Locally known artist Zena Limerick provided entertainment with a selection of patriotic songs, including “The Battle Hymn of the Republic,” “My Country ‘Tis of Thee” and the perennial favorite, “God Bless the USA.”
After the meal, club members Cathy Clearman, Robin Doerner, and siblings Doreen Daniels and Kevin Salvo presented a memorial photo exhibit of family military members. Doerner requested guests and members to introduce themselves and share their family history of military involvement.

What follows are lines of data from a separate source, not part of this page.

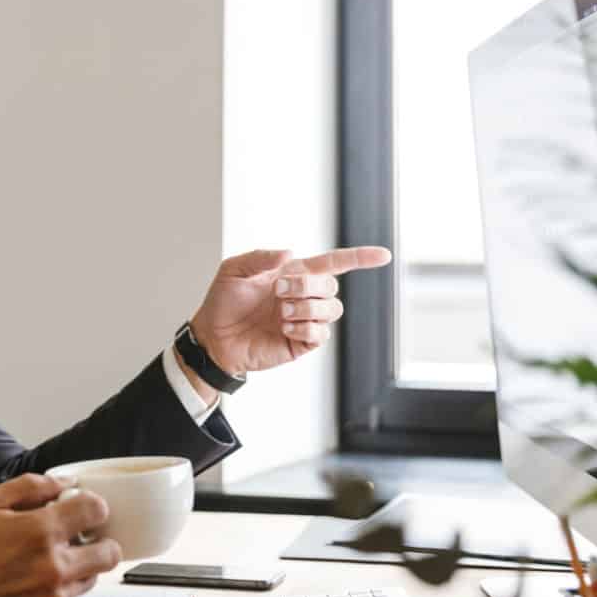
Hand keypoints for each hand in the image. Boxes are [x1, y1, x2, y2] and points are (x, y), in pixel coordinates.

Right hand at [0, 473, 122, 596]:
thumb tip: (65, 482)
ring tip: (48, 563)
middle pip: (110, 551)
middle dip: (101, 541)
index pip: (97, 509)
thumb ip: (31, 486)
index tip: (86, 510)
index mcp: (40, 531)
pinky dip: (60, 590)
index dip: (94, 506)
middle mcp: (53, 566)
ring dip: (80, 567)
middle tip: (83, 539)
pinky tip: (32, 584)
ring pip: (93, 578)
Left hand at [188, 246, 392, 377]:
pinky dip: (305, 328)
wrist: (213, 337)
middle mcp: (304, 296)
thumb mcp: (235, 269)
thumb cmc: (223, 302)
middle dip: (308, 286)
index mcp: (294, 274)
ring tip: (280, 313)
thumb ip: (261, 257)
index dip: (360, 259)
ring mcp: (305, 320)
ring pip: (332, 310)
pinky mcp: (301, 344)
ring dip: (307, 308)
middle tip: (278, 292)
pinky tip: (285, 328)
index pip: (335, 263)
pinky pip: (321, 334)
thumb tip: (291, 253)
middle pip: (332, 286)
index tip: (383, 255)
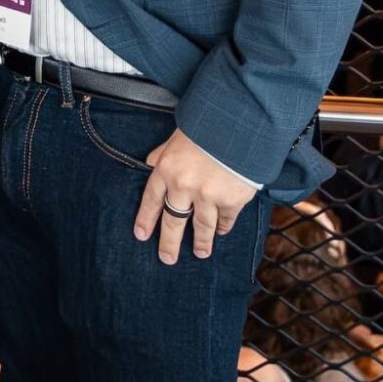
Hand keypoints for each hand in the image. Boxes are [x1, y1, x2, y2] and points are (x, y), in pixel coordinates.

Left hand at [132, 128, 259, 263]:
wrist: (240, 122)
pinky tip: (222, 231)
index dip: (146, 219)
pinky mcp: (231, 201)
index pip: (151, 200)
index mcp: (167, 169)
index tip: (142, 235)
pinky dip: (223, 227)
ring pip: (201, 227)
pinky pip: (225, 219)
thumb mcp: (177, 135)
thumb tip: (151, 161)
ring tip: (200, 253)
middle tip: (167, 259)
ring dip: (200, 242)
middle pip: (173, 222)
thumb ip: (164, 152)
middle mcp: (183, 187)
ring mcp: (207, 196)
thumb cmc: (207, 125)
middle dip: (168, 243)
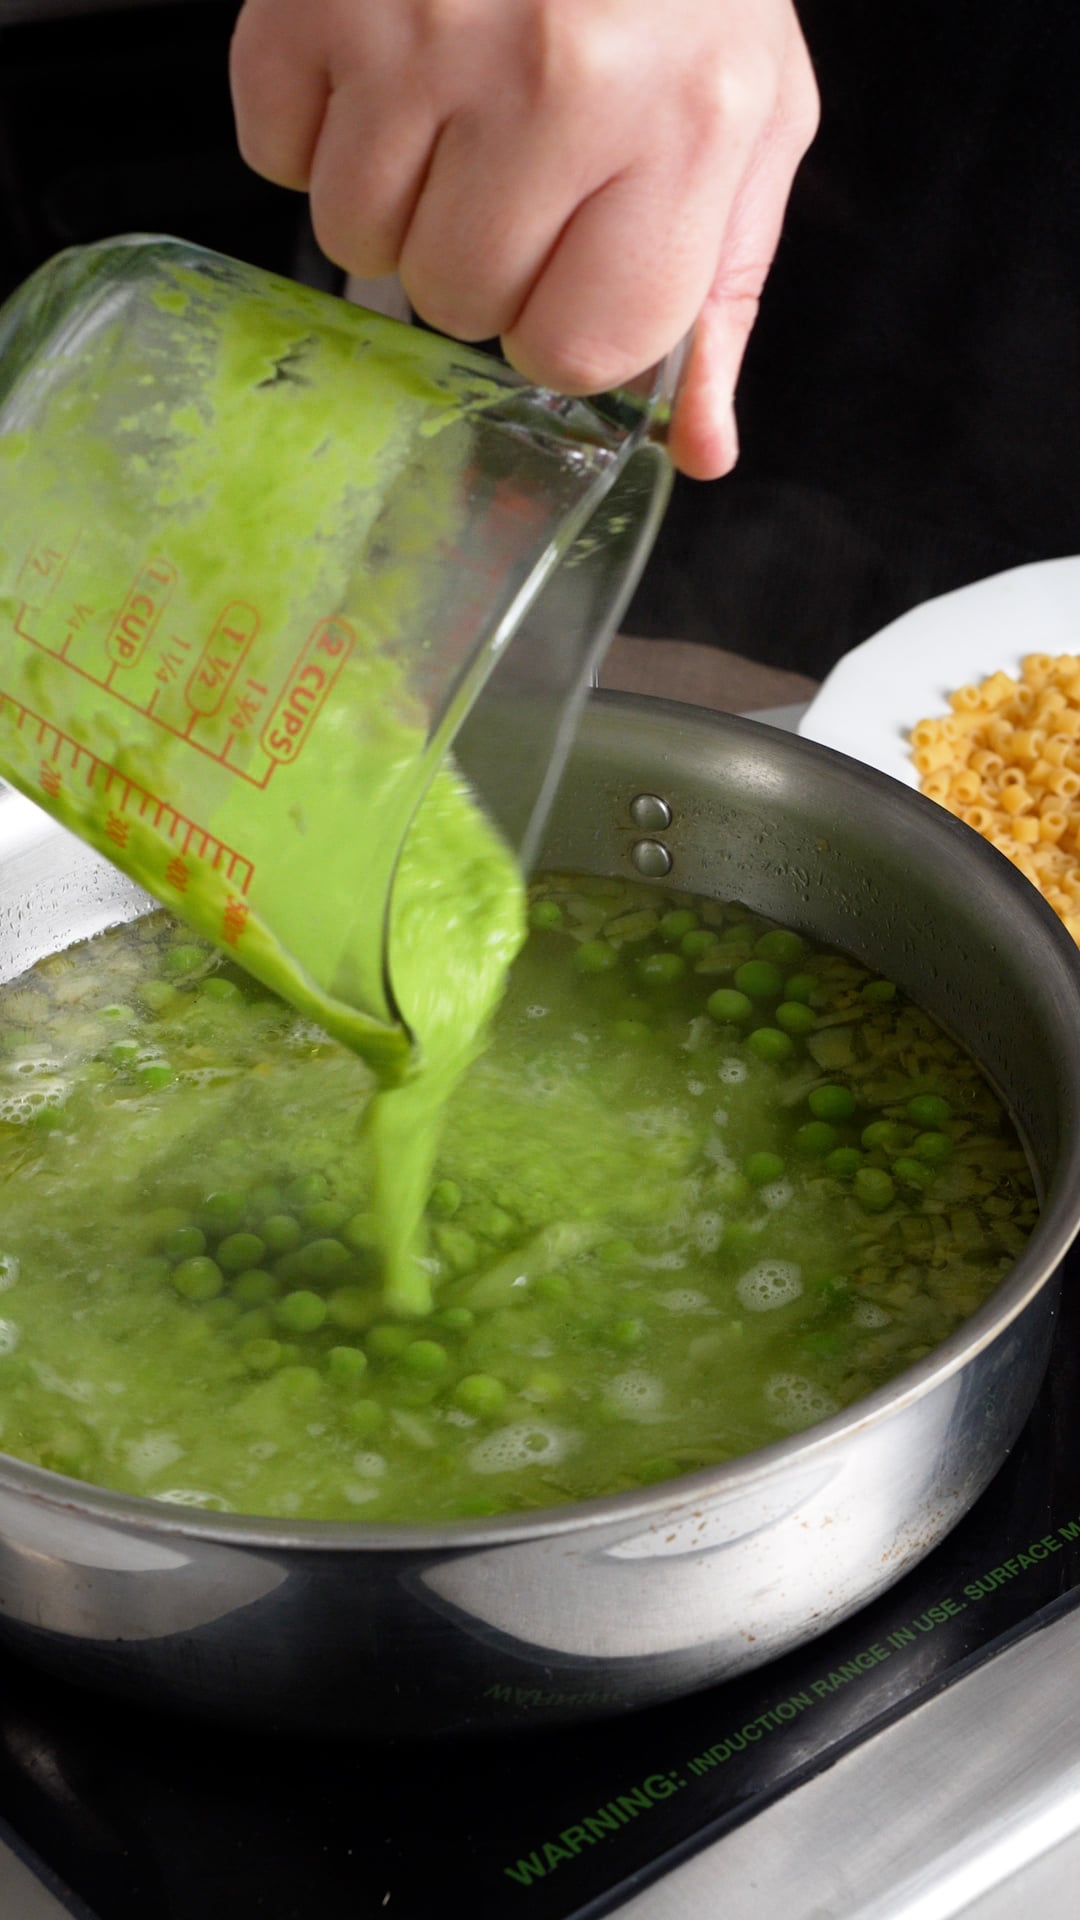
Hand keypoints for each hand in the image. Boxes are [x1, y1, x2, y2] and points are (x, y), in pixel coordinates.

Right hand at [230, 0, 818, 478]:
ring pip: (356, 244)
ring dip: (393, 206)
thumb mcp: (747, 126)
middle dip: (476, 266)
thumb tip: (699, 448)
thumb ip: (720, 295)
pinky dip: (313, 134)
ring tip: (447, 114)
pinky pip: (276, 155)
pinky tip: (380, 75)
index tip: (568, 277)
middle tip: (509, 171)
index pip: (577, 353)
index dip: (560, 332)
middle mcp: (558, 83)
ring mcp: (426, 34)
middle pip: (458, 306)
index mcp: (684, 129)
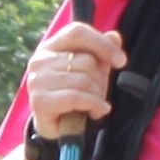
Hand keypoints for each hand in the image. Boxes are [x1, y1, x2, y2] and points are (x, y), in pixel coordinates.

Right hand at [19, 17, 125, 144]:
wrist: (59, 127)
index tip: (121, 62)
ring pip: (84, 80)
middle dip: (101, 80)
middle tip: (99, 94)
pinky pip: (77, 97)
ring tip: (95, 105)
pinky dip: (94, 105)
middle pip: (86, 60)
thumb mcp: (93, 71)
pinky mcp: (39, 100)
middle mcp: (40, 60)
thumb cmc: (76, 94)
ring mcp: (37, 80)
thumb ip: (102, 53)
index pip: (78, 32)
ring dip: (97, 96)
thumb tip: (114, 36)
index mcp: (52, 46)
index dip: (102, 44)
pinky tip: (97, 112)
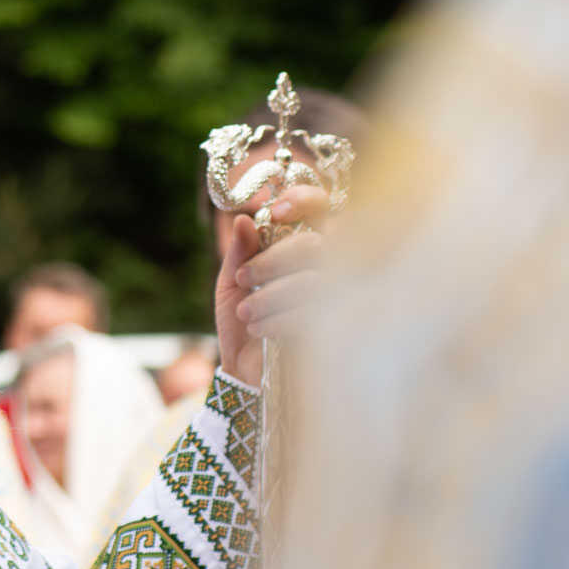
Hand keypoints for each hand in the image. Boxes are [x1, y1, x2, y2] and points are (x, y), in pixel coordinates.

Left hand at [214, 185, 330, 387]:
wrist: (244, 367)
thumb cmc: (243, 318)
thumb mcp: (231, 284)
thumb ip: (239, 252)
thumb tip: (242, 219)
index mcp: (302, 243)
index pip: (320, 205)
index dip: (303, 200)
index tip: (275, 214)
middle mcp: (327, 264)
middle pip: (314, 243)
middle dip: (274, 259)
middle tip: (244, 279)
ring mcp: (337, 296)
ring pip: (314, 281)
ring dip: (271, 296)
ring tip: (246, 313)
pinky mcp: (336, 329)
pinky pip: (315, 315)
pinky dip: (280, 320)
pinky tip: (260, 329)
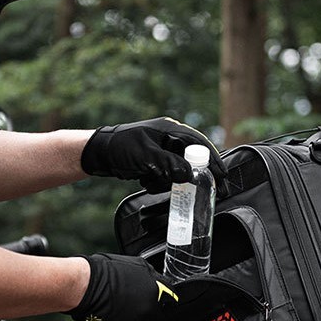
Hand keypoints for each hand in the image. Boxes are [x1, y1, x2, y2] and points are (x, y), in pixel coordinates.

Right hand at [67, 253, 179, 320]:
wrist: (85, 287)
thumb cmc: (105, 272)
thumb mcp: (137, 265)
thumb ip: (151, 276)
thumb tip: (156, 281)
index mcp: (156, 292)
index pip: (171, 298)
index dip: (163, 297)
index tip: (159, 298)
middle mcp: (149, 311)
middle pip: (157, 314)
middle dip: (148, 309)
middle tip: (134, 302)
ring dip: (136, 320)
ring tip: (120, 308)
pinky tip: (112, 315)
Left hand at [81, 117, 226, 192]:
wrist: (99, 153)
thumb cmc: (120, 148)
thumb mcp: (145, 155)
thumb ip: (168, 164)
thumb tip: (189, 175)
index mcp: (171, 130)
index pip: (199, 144)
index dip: (212, 160)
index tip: (221, 176)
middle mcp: (170, 139)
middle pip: (192, 159)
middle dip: (192, 175)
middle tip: (206, 191)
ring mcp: (163, 151)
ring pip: (179, 171)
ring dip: (168, 180)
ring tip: (151, 180)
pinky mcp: (156, 162)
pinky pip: (167, 175)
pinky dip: (159, 181)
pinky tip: (145, 180)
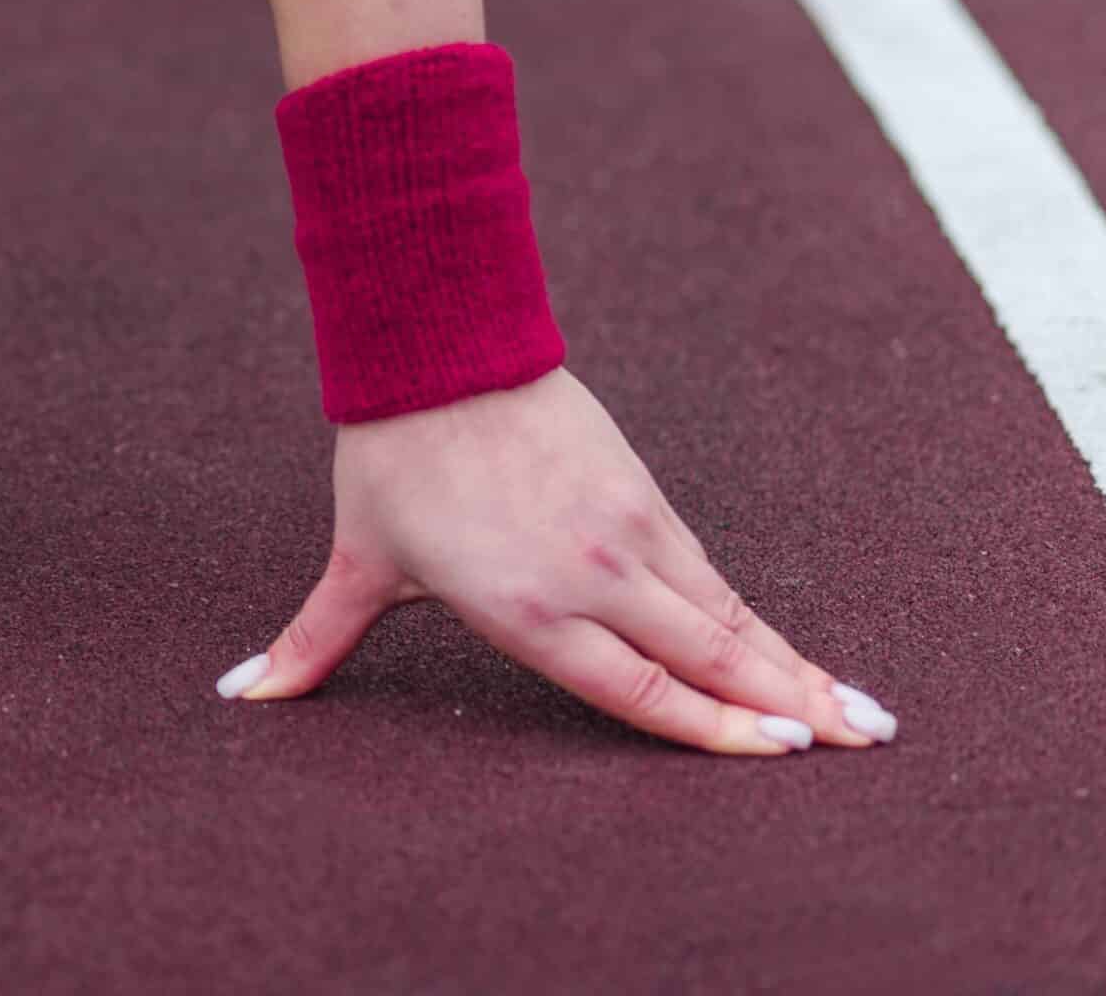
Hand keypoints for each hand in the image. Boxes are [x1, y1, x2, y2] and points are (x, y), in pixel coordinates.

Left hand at [219, 369, 895, 753]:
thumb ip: (313, 642)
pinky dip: (764, 623)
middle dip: (786, 710)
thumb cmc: (393, 463)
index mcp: (525, 608)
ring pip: (729, 620)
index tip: (779, 757)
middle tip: (860, 748)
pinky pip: (717, 579)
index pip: (635, 690)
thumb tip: (240, 692)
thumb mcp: (355, 562)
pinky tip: (800, 657)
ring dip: (798, 670)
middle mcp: (591, 578)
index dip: (710, 729)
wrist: (438, 349)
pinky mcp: (645, 500)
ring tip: (865, 718)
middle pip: (708, 660)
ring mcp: (628, 536)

There were more than 600 years of military service represented by family members in the room.
Door prizes were presented to each guest as the evening ended on somber but thought-provoking memories.
Sponsors and clubs represented were: Judy Welge, Northeast CDC, John and Ann Watts, sponsors; William and Rachel Jones, Mississippi Farm Bureau and Northeast CDC; Drucille Fisher and Rae Carol Enzor, Long Creek, CDC; Carolyn Smith, State Games of Mississippi; Shawntel Stamper, Great Southern Bank; Robin Shelton, Trustmark Bank; Whitney Hodges, tax assessor’s office; Jo Ann Kimbrell, CDC Council president; Annette Palmer and Shirley Hutchinson, Suqualena CDC; Beverly Issacs and Bob Huff, Community Bank; Linda Cook and Faye Houston, Collinsville CDC; Kay Poole, Meridian Coca-Cola; Frank and Stacy Weins, Regions Bank and Lauderdale County Chancery Court; and Jimmy Slay.
• Submitted by Cathy Clearman, secretary/reporter.